- Text passage
▬▬▬▬▬▬▬▬▬▬

MealTime Habits of the Messiah

“Jesus was killed because of the way he ate”



Mealtime Habits Of The Mes Copy-2If you like that statement (from Robert Karris) then you will love this book. If you have heard the way I preach in a church from the story of Jesus and then weave in the other stories and issues, and if you liked it, then you will love this book. Not the aesthetics, mind you – they don’t work for me – when are Zondervan going to quit that 1994 “i’m so grungy GenX gimme back my damn skateboard so i can wear down your park bench” kind of graphic? This book would have done better with something friendlier, warmer, classier, HOME-IER. I guess they were aiming at the church youth group crowd – and to be honest – this is a really good church youth group kind of book. But its more than that! I had to mention the poor choice of typeface, btw, simply because the rest of the book is so dang good that i don’t want to sound like a swooning schoolgirl at a Jonny Depp autograph singing.

So did I enjoy the book?

I adored it.

Even though I am furious at Conrad Gempf for writing a book that I should have written myself, I have no choice but to give it two thumbs up and 4 out of 5 stars. I have stopped halfway through the book in case it gets better and I have to foolishly award it another star.

▬▬▬▬▬▬▬▬▬▬

- Supplied material
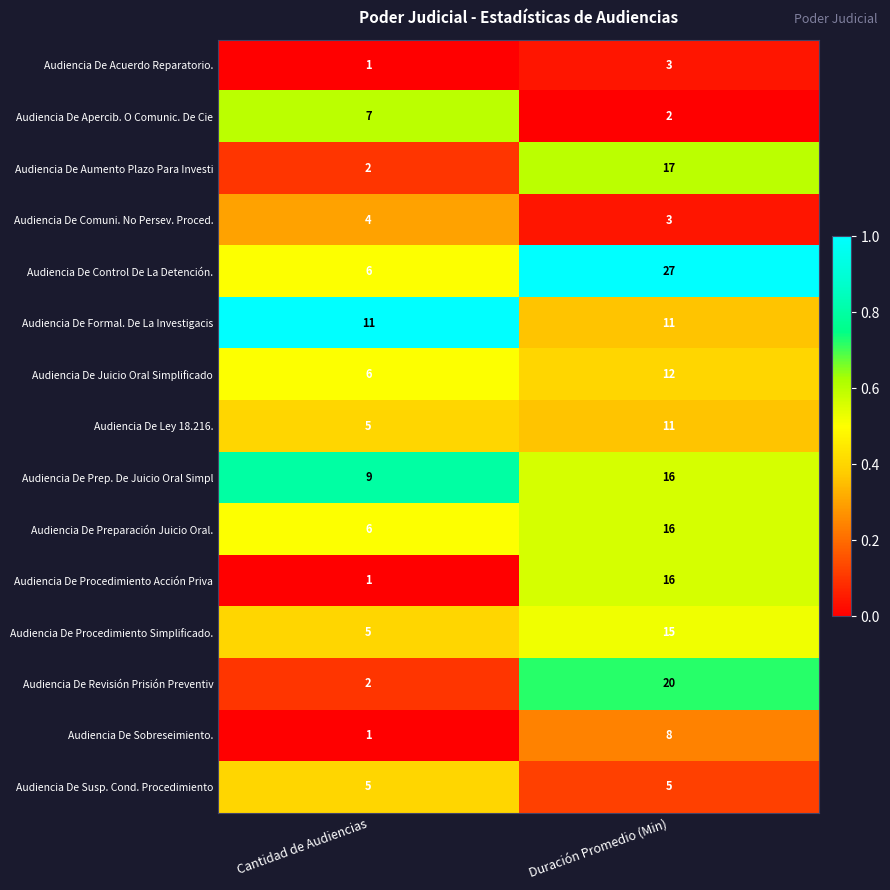

Which category has the highest value in the Audiencia De Revisión Prisión Preventiv series?

Duración Promedio (Min)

▬▬▬▬▬▬▬▬▬▬

- Required action 1
According to the review of *Mealtime Habits of the Messiah*, what star rating does the reviewer give the book?
- Required action 2
Proceed with the review of *Mealtime Habits of the Messiah*, picking up right after its final sentence.

- Response box 1
4 out of 5 stars.

- Response box 2
One reason why i am furious at Conrad is because i think he set up me and knew i would like his book before he sent it to me. I am assuming he knows how much I hang out in the gospels and describe myself as one who tells stories and throws parties. He may have come across my statement that floats around UK blogs “the Kingdom is like a house full of poor people partying.” However, there is no proof at all that Conrad has ever read my stuff or heard me speak and there is no connection with my stuff and his stuff . .. which makes me hate him even more!

Conrad plays around in the gospels like i do – comparing, contrasting, juxtaposing, triangulating this story and that one and the one before and the one after and what Luke added that Mark doesn’t and so on. Sounds so much like my synoptic storytelling thats its scary. I tell the stories of Jesus a bit like Ronnie Corbett used to weave his stories together back in the 1970’s.

Ronnie Who? When?

Ohhh Shut Up!

But I think I am more of a Luke person and Conrad seems to be a Mark person. Luke, for me, has the historical chronological timekeeping as a kind of background layer to his passionate, artful sensitive focus of Jesus life and ministry. The Gospel of Mark, in my opinion, reads more like a blog – to the point, focusing on the miraculous, and punctuated with “and then” “and then” and then” . . . kind of how my kids talk. And certainly how Conrad writes. In fact, I could probably read a chapter of this book to my kids each night and they would love it. And being written by a guy with a PhD, thats pretty good.

As for the book. Absolute must-buy and must-read. If Ryan Bolger is correct in saying the emerging church finds its ecclesiology more from the gospels than the epistles, (and I concur, especially among the emerging house church movements) and if our communication is more narrative when describing narratives, then the way of Jesus described in this book is not only something to read about, but it is something on which to model your own storytelling, preaching and blogging. And any book that zooms in on Jesus at a meal table, or bar-b-q’ing fish for breakfast, is speaking my language.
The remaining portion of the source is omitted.